De plus, dans le cas de la chaleur, cela tue directement et vous n’avez pas l’effet d’une hospitalisation. Nous avons une étude dans laquelle nous comparons la courbe d’exposition dans les admissions par rapport à la mortalité et on voit clairement que, par exemple, dans la mortalité, il y a un effet dû au froid et à la chaleur, mais dans les hospitalisations, il n’existe qu’à cause du froid. Les gens, sous l’impact de la chaleur, meurent directement, il n’y a aucun moyen de les sauver.

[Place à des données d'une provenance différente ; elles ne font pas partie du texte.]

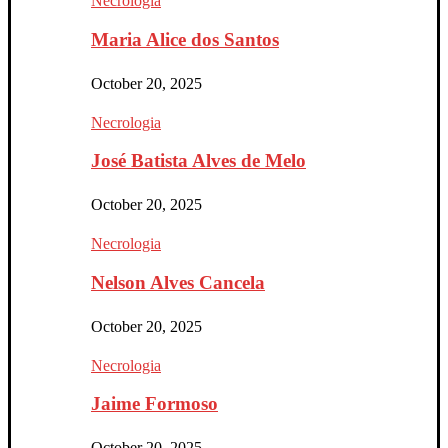
Necrologia
Maria Alice dos Santos
October 20, 2025
Necrologia
José Batista Alves de Melo
October 20, 2025
Necrologia
Nelson Alves Cancela
October 20, 2025
Necrologia
Jaime Formoso
October 20, 2025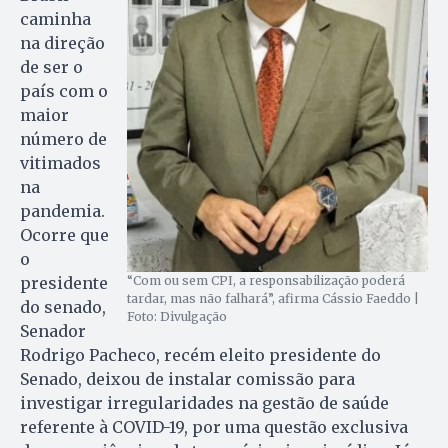
caminha
na direção
de ser o
país com o
maior
número de
vitimados
na
pandemia.
Ocorre que
o
presidente
“Com ou sem CPI, a responsabilização poderá
tardar, mas não falhará”, afirma Cássio Faeddo |
do senado,
Foto: Divulgação
Senador
Rodrigo Pacheco, recém eleito presidente do
Senado, deixou de instalar comissão para
investigar irregularidades na gestão de saúde
referente à COVID-19, por uma questão exclusiva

Que peut-on faire ? Il faut surveiller correctement la mortalité attribuable, comme nous le faisons dans le cadre du MACE, mais il faut aller plus loin. Il faut réduire l’échelle : nous sommes à l’échelle provinciale, et c’est assez épais ; Nous devons faire des projections, pas seulement rétrospectives, pour voir ce qui s’est passé ces derniers jours, et commencer à prendre des mesures pour réduire les îlots de chaleur.

Ces derniers mois, nous avons discuté des arbres, dans certaines villes connues, l’ombre des arbres est supprimée. De nombreuses études ont montré que pour chaque augmentation de 10 % des espaces verts, près de 9 % de la fraction attribuable est réduite. Cela signifie que cela peut être fait et que cela a un effet. Mais si je commence à réduire les espaces verts, la mortalité va augmenter.